=== Begin Enclosure ===

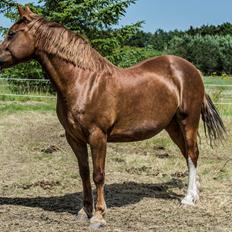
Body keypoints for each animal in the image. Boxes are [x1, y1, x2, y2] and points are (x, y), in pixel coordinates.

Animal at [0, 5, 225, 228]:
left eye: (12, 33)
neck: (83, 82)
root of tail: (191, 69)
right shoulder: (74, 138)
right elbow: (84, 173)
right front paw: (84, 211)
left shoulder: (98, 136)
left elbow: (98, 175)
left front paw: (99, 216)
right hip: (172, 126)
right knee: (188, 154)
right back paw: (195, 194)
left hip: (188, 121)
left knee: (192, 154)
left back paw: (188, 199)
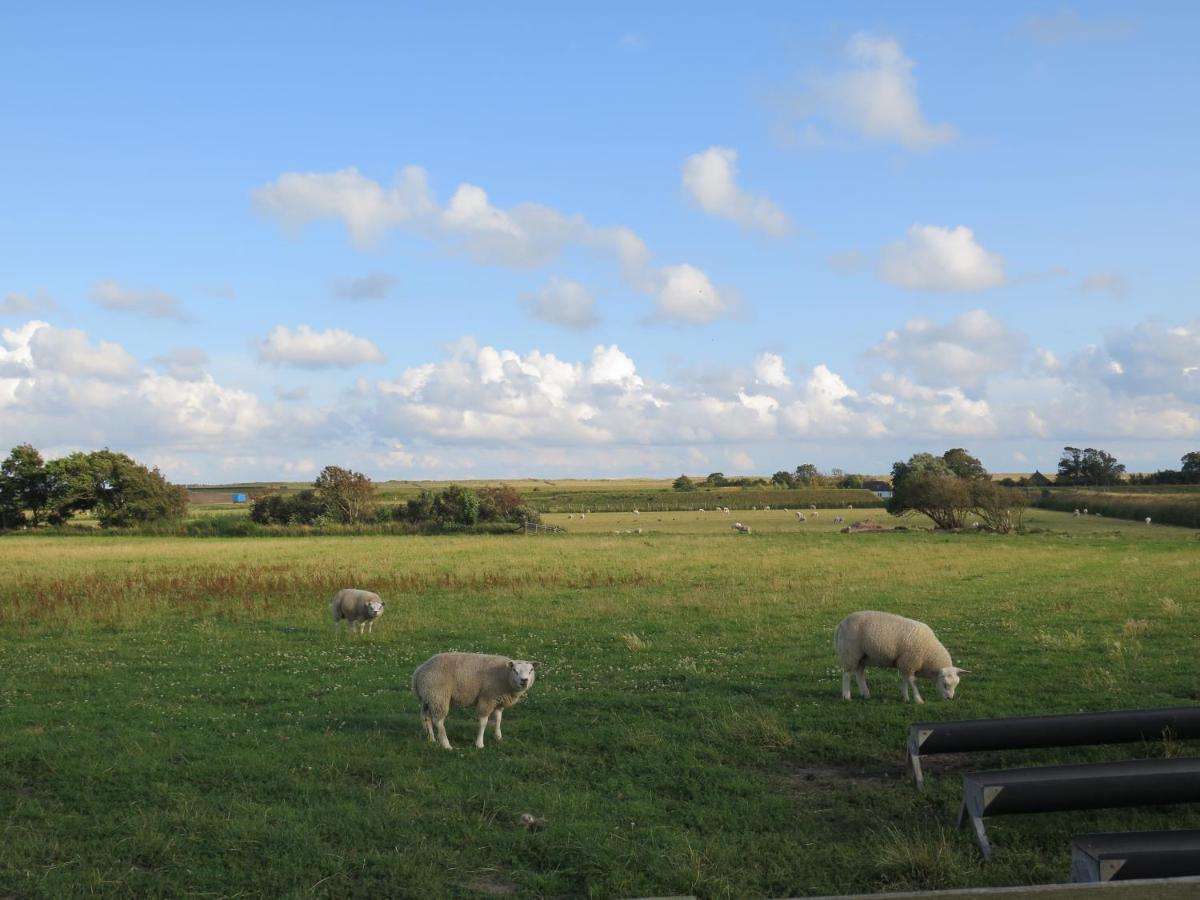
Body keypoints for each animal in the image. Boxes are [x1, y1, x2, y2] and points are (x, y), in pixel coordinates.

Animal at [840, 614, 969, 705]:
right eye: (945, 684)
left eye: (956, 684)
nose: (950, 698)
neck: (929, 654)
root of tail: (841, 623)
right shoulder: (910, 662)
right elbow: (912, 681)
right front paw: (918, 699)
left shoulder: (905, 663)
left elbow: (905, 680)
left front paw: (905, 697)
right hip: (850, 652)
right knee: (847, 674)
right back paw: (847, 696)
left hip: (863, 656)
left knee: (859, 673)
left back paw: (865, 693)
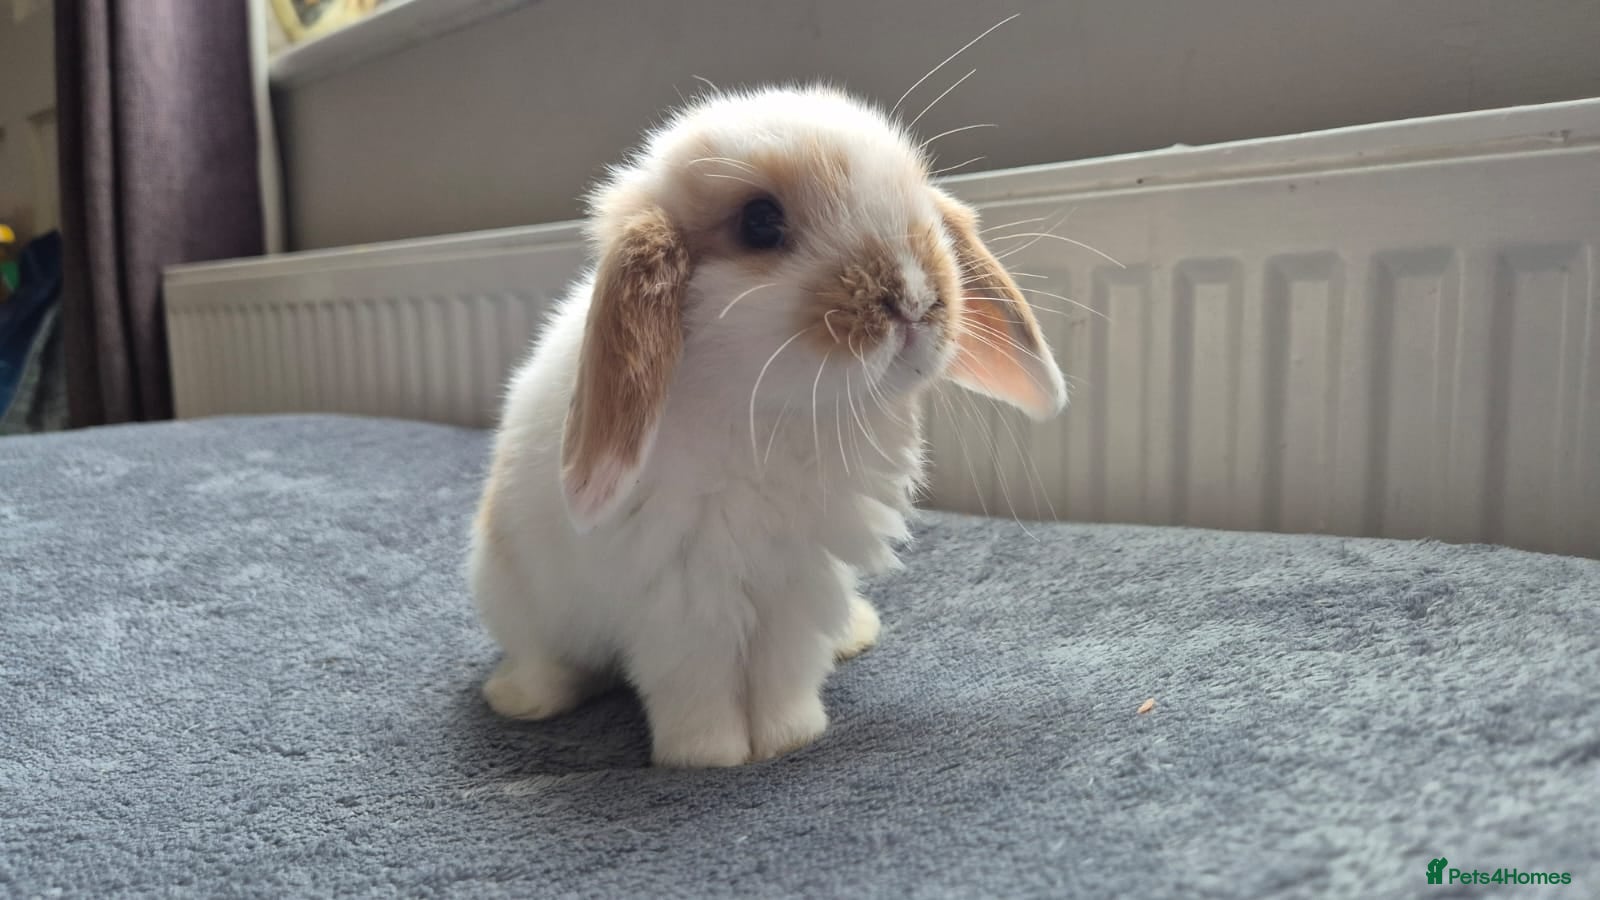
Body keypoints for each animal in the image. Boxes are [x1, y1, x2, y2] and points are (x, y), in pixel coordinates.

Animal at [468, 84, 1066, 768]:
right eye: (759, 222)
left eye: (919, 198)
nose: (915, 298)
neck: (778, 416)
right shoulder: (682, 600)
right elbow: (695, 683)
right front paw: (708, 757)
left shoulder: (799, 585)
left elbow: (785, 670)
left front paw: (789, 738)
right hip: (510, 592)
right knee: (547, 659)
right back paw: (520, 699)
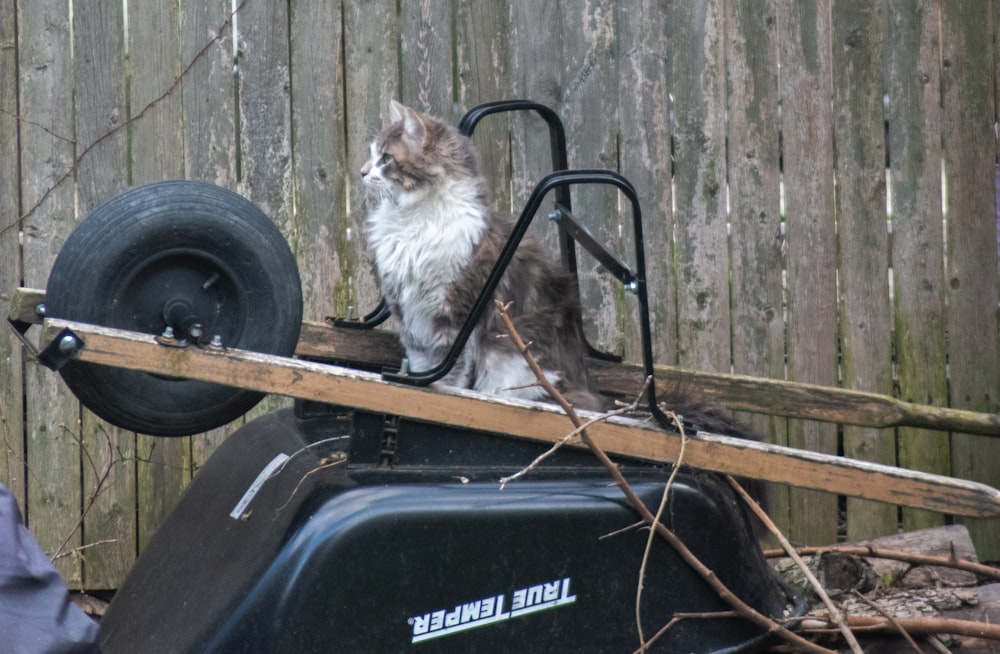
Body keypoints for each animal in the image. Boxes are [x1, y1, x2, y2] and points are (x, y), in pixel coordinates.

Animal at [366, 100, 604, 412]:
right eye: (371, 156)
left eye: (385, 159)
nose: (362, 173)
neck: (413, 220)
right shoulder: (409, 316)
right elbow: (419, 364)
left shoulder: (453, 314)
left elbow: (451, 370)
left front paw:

=== End Enclosure ===

Problem to solve: All lines from the beginning of the entries above to the line containing "right shoulder: (74, 138)", inclusive, should be printed exactly, apart from the pictures.

Result of this task:
Body keypoints for each animal in the image. Boxes are [x1, y1, x2, y2] and points are (x, y), in pixel coordinates.

Animal at [0, 5, 225, 228]:
left eye: (12, 33)
neck: (83, 82)
root of tail: (191, 69)
right shoulder: (74, 138)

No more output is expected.